The shooting feels great in SOCOM: FTB3, largely thanks to some decent control choices. You'll move with the analogue nub, strafe while holding the L button, and lock-on to opponents with the R button. The guns have a great sound to them, giving them a real sense of power and genuinely making them fun to use. You're also able to command your four-man squad, like in other SOCOM games. Holding Circle brings up the command reel, allowing you to quickly switch between a variety of tactical situations. For a PSP game, Fireteam Bravo 3's controls feel particularly well considered. They are not as perfect as holding a DualShock, but they feel comfortable and intuitive.
The campaign's perhaps a little easy in single-player, but with wi-fi and infrastructure co-op, it really comes into its own. The atmosphere is much more tense here, making communication a must — which is particularly awesome if four of you are grouped together on a train for example. Custom missions essentially make the co-operative gameplay last forever, as you're able to tweak every element of a mission, practically resulting in a sandbox.
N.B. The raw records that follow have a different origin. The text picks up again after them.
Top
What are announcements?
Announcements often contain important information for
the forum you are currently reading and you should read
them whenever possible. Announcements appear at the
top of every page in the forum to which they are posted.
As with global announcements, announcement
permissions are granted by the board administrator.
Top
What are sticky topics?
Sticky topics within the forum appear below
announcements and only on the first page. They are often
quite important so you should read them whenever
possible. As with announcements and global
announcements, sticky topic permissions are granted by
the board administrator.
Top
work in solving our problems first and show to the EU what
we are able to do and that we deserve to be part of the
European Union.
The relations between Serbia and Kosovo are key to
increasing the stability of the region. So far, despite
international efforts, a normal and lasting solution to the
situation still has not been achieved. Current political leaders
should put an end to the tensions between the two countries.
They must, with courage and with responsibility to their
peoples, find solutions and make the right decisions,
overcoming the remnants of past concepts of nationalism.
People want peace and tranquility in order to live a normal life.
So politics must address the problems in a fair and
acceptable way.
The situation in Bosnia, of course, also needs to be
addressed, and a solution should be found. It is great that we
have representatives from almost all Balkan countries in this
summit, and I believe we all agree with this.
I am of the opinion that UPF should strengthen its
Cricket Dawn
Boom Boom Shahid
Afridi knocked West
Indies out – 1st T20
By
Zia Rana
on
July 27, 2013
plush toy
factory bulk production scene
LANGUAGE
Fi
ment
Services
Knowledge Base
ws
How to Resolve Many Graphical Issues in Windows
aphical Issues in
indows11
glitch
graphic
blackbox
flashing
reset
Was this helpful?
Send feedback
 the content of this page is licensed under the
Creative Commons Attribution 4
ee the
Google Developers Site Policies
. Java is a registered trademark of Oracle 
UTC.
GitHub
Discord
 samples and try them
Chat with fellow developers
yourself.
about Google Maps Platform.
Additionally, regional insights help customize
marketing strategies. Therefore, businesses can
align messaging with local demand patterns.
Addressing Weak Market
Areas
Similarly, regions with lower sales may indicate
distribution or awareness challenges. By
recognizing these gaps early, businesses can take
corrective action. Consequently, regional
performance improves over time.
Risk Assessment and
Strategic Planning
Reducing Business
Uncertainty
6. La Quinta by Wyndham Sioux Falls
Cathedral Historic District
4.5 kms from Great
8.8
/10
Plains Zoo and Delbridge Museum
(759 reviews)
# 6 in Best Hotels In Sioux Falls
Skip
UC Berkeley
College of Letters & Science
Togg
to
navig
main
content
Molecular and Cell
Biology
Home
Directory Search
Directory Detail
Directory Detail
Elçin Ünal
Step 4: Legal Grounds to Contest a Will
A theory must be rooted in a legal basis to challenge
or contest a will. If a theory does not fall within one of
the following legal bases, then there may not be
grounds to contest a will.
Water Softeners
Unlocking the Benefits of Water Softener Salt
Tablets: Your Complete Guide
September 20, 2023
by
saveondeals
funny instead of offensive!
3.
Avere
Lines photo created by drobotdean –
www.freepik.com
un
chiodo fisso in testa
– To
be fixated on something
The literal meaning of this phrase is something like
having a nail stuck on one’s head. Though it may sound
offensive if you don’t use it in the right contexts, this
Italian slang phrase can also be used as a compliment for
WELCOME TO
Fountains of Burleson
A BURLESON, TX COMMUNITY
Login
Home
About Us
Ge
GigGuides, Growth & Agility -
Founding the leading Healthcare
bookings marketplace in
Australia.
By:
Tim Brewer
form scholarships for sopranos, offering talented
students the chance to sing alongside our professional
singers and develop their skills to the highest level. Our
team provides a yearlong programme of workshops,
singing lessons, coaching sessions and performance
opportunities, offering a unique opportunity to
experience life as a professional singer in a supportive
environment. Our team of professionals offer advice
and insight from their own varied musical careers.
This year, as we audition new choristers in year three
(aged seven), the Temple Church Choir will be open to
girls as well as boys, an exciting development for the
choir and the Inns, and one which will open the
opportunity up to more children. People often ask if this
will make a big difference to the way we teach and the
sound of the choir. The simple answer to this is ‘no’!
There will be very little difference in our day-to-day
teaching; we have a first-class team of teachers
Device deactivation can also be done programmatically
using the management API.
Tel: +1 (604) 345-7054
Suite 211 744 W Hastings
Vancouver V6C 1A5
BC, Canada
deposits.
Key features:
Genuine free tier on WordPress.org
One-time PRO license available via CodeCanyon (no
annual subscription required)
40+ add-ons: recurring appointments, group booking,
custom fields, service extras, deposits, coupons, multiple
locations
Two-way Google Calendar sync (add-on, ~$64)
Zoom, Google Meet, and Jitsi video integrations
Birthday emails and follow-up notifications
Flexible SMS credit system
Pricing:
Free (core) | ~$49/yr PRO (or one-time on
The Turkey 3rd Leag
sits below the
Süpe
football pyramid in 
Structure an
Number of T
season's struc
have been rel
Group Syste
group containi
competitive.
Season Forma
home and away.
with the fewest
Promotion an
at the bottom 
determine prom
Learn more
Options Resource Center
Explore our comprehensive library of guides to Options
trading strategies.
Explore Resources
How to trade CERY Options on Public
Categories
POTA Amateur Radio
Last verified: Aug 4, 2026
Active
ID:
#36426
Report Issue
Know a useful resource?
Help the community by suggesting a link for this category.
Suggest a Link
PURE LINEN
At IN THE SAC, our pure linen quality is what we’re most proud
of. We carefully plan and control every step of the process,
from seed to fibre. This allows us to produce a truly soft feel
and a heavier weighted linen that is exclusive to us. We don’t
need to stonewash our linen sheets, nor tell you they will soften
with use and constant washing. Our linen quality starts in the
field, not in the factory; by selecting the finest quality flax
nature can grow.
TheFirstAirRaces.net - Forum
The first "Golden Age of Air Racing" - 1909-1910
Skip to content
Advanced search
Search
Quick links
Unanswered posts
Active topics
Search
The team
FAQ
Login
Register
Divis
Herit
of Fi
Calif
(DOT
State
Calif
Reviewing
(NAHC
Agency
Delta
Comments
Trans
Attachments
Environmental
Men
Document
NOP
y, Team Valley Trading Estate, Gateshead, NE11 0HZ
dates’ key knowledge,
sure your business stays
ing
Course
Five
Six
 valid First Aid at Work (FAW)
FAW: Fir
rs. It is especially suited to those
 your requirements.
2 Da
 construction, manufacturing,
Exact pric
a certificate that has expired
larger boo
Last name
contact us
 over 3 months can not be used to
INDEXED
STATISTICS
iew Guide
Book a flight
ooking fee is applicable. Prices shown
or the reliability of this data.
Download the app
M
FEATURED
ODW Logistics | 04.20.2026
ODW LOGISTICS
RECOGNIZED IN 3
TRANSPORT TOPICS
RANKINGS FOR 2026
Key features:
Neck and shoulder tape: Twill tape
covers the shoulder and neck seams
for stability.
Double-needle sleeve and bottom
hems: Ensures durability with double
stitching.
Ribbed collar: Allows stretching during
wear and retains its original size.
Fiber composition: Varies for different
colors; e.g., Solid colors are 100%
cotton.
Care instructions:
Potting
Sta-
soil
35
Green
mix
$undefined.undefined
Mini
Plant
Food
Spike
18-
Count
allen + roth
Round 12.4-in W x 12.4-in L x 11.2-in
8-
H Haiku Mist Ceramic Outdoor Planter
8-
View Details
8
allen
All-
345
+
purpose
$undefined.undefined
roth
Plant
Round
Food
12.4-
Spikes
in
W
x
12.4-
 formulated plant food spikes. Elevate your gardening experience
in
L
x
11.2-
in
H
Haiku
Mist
Aside from co-op, competitive multiplayer is where you'll spend your most time. Amazingly, the multiplayer includes everything you'd expect from a home console shooter. There's voice chat, clan support, lobbies and leaderboards. It's rather impressive. The modes are fairly standard multiplayer fare, but the game retains that SOCOM feel well, with no respawns and tactical communication essential.
In all, SOCOM: Fireteam Bravo 3 is a very competent shooter on the PSP. The multiplayer's well fleshed out, the co-op's great and the single-player campaign is better than average. This is the real deal if you're looking for a third-person multiplayer shooter for your PSP.